Part of my work week is devoted to setting up various Mac audio recording apps for faculty, students, and staff in the school where I work. These range from Adobe Audition and Apple’s Logic Pro X at the high end, to Garageband, Amadeus Pro, and a few other audio recorder editors at the low end.
That also means many Mac use multiple audio sources; from an array of audio mixers and microphones and various inputs. Constant switching and adjusting audio sources to these recording Mac is a pain made easier with this inexpensive and very handy Mac app.
Click. Switch. Control.
Apple provides Mac users with a couple of tools to manage audio input and output. The first is the Sound tab in System Preferences. That simple utility gives you controls over Sound Effects for alerts, but also Input and Output sources and volumes. Of course, that requires you to open the System Preferences and select the Sound option.
The other option is the Audio MIDI Setup control which is hidden away in the Utilities folder within the Mac’s Applications folder. That utility gives you controls over various audio devices, both input and output, including control over sample rates, channels, and even an option to combine audio sources. These are necessary audio controls, but having AudioSwitcher in the Menubar is easier and faster.
One click in the Mac’s Menubar gets you access to each of the connected audio sources, including the Mac’s built-in mic, line-in, and any other devices. One click is all that’s required to change the default audio input or output source.
AudioSwitcher also provides a slider bar for volume controls. You even have an option to setup a default startup setting.
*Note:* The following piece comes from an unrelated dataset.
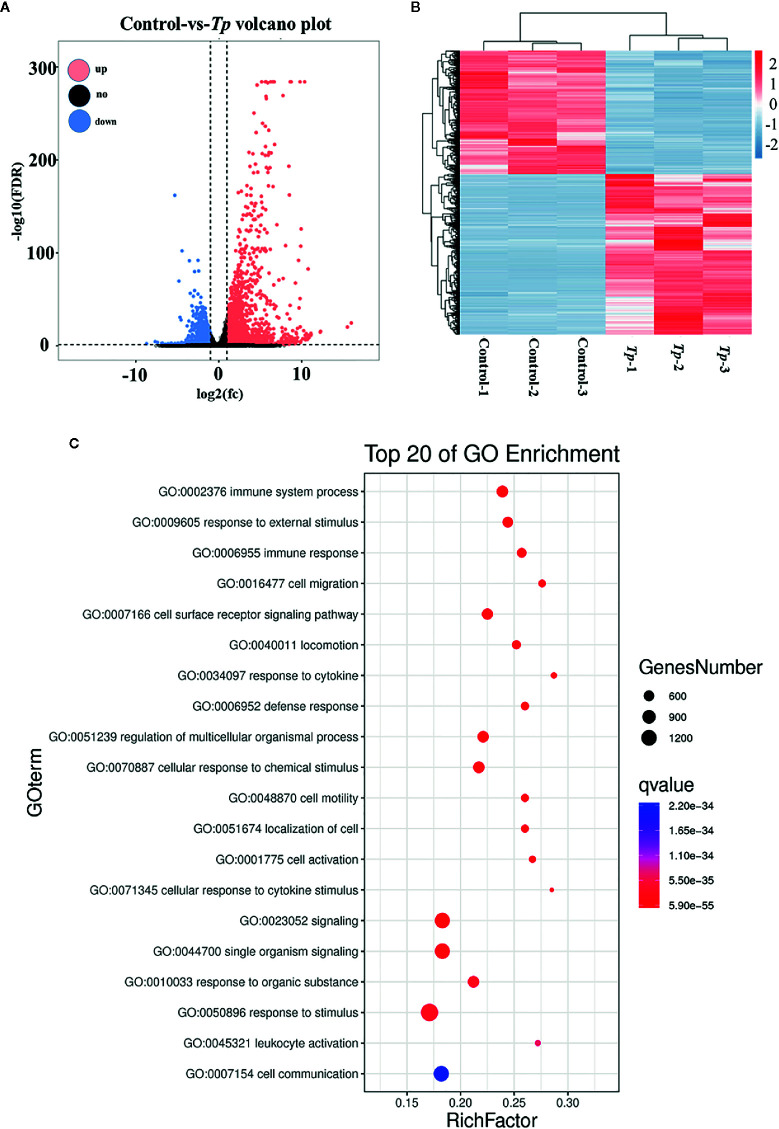
Differential expression of mRNAs in cells between the Tp and control groups. The volcano plots (A) and heatmap (B) demonstrate the differentially expressed mRNAs between the Tp-exposed THP-1 cells and PBS-treated control cells. In total, 1,477 mRNAs were significantly upregulated, and 1,137 mRNAs were significantly downregulated in the Tp-exposed THP-1 cells compared with control cells. The red dots indicate the mRNAs with upregulated expression, the blue dots indicate the mRNAs with downregulated expression, and the black dots indicate the mRNAs with no significant differences between groups. mRNAs with an expression fold change >2 and with an FDR-adjusted P < 0.05 were considered statistically significant. (C) GO analysis evaluated the pathways enriched by the top 20 dysregulated mRNAs.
There’s no easier or faster way to send the Mac’s audio output to Apple TV and AirPlay, and you get the added benefit of controlling each audio input and output with a click.
As good as AudioSwitcher is, there are a few issues. You won’t be able to change HDMI audio volume (that’s a restriction within HDMI. You won’t be able to listen to audio via headphones attached to the Mac, and switch to the internal speakers. Again, that’s a Mac hardware issue. And, don’t expect to sync output to wireless and non-wireless devices. It doesn’t work.
Other than those issues, which are not AudioSwitcher’s problem, this is one of those must-have apps for anyone with multiple audio devices and sources connected to the Mac.